Israel "attaches great importance to its strategic relations with Jordan and the two states will act to advance cooperation between them and to strengthen" a 1994 peace treaty between them, the statement said.
The statement said the Israeli government had met all of Jordan's demands for the return of the ambassador and the reopening of the embassy. But it made no mention of an apology or compensation.
Israel said at the time the armed guard opened fire after being attacked and lightly wounded by a workman who was delivering furniture at his home within the embassy compound, and he acted in self-defence in what Israeli officials called a "terrorist attack".
Israel then said it was highly unlikely it would prosecute the security guard.
Jordanian officials have treated the shooting as a criminal case and say the two unarmed Jordanians - the other was a bystander - were killed in cold blood by the armed guard.
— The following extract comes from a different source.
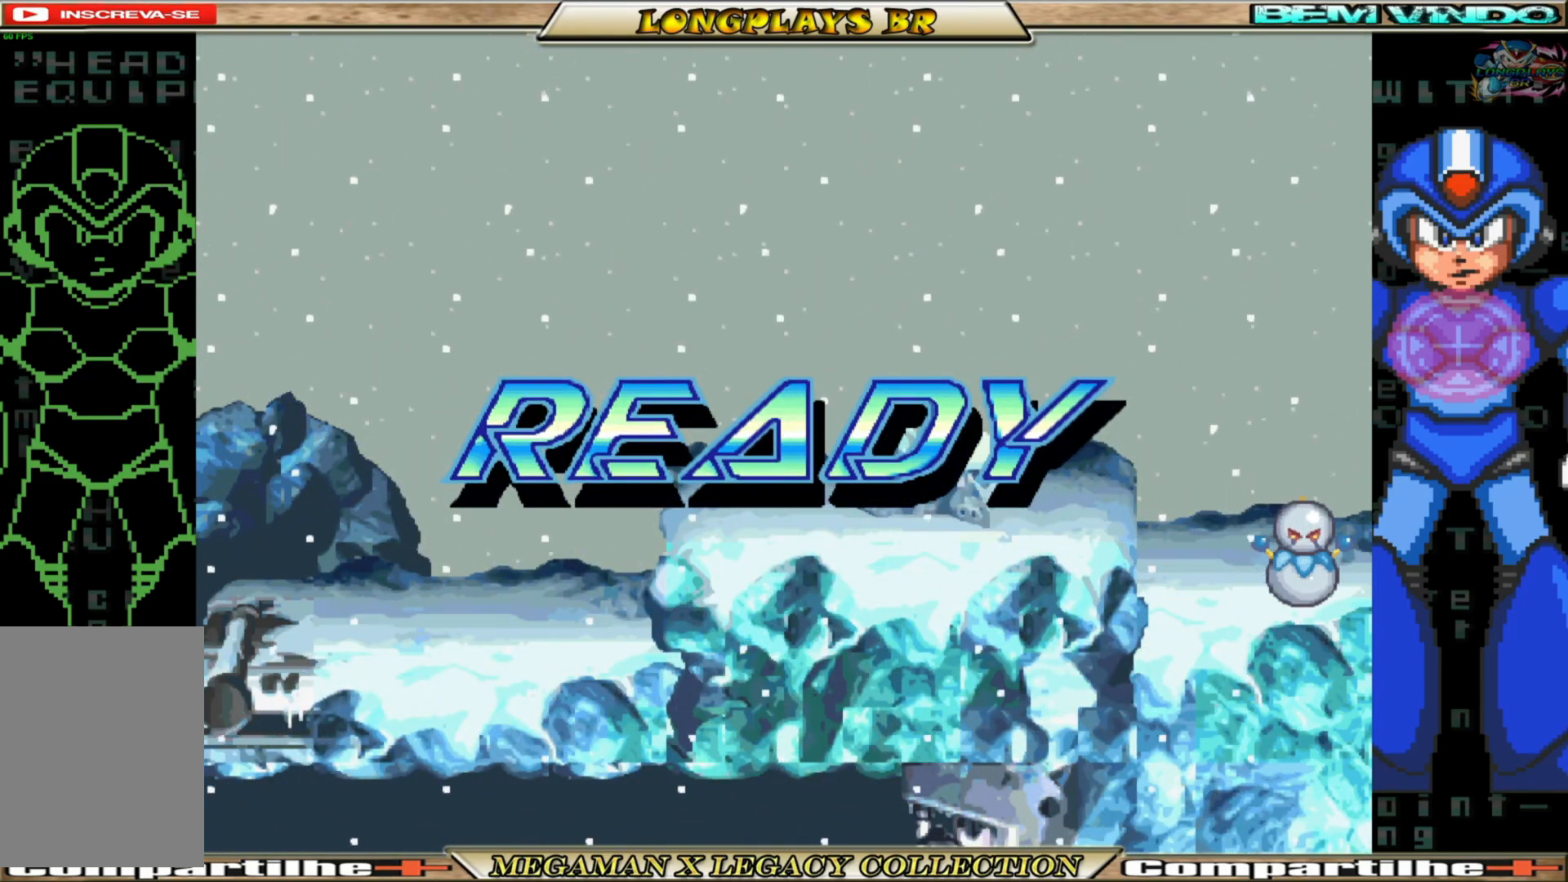
{"buttons": ["DPAD_LEFT"], "left_stick": "center", "right_stick": "center", "events": [[417, "DPAD_LEFT", "down"]]}
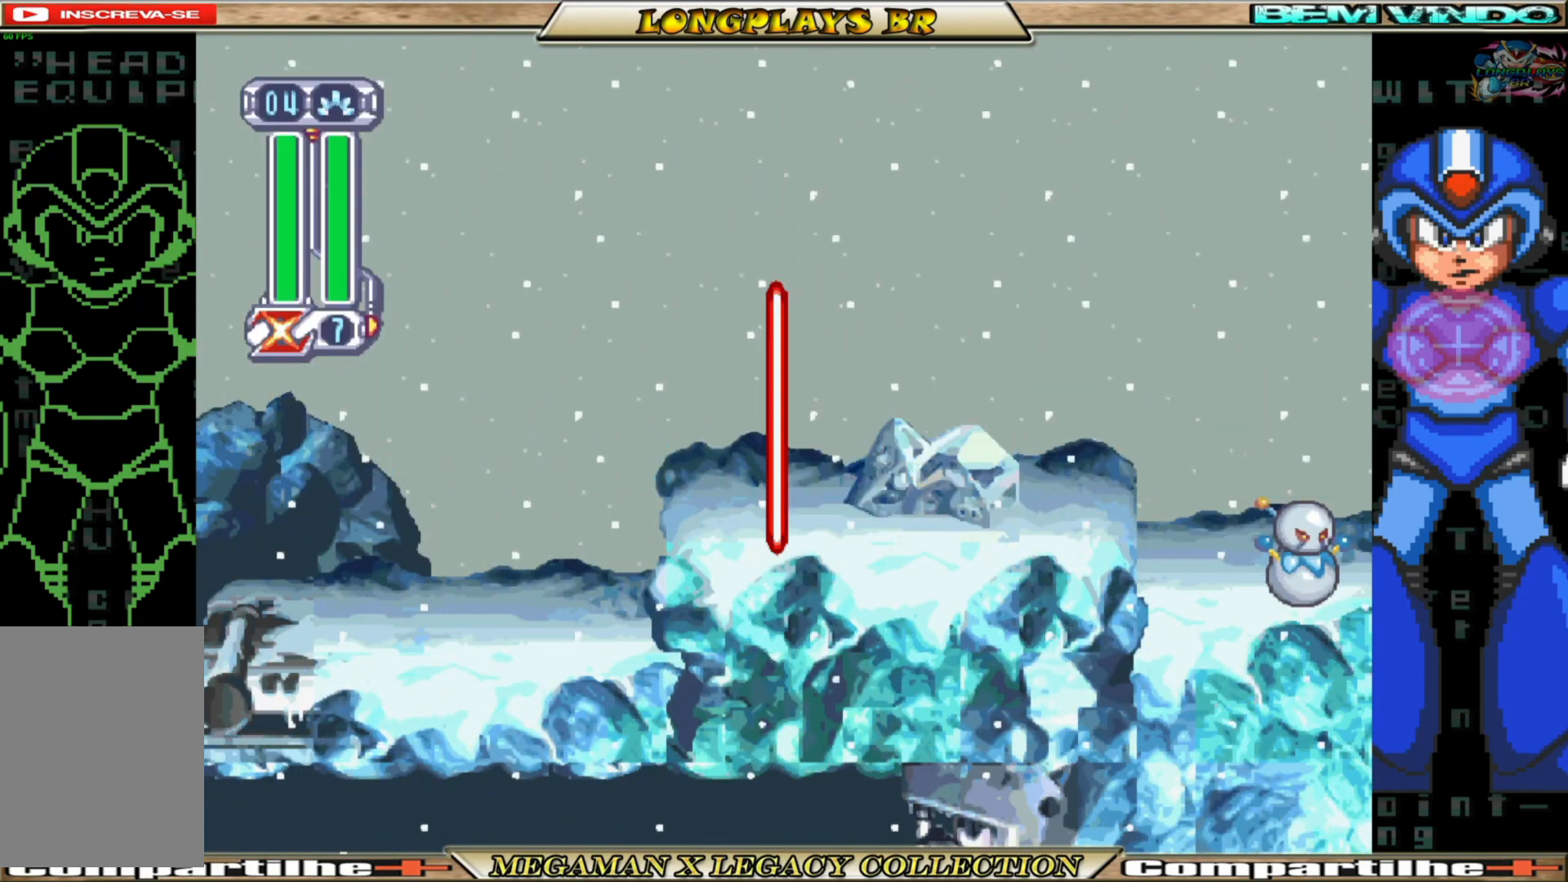
{"buttons": ["B", "DPAD_LEFT"], "left_stick": "center", "right_stick": "center", "events": [[417, "B", "down"]]}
Many Jordanians, in a country where the peace treaty with Israel is unpopular and pro-Palestinian sentiment widespread, were outraged that the guard was allowed to leave and staged protests calling on the authorities to scrap the 1994 peace treaty.
A televised welcome home for the guard and a hero's embrace from Netanyahu had enraged King Abdullah. In a rare outburst, Abdullah accused the Israeli prime minister of using the incident as a "political show" saying it was "provocative on all fronts".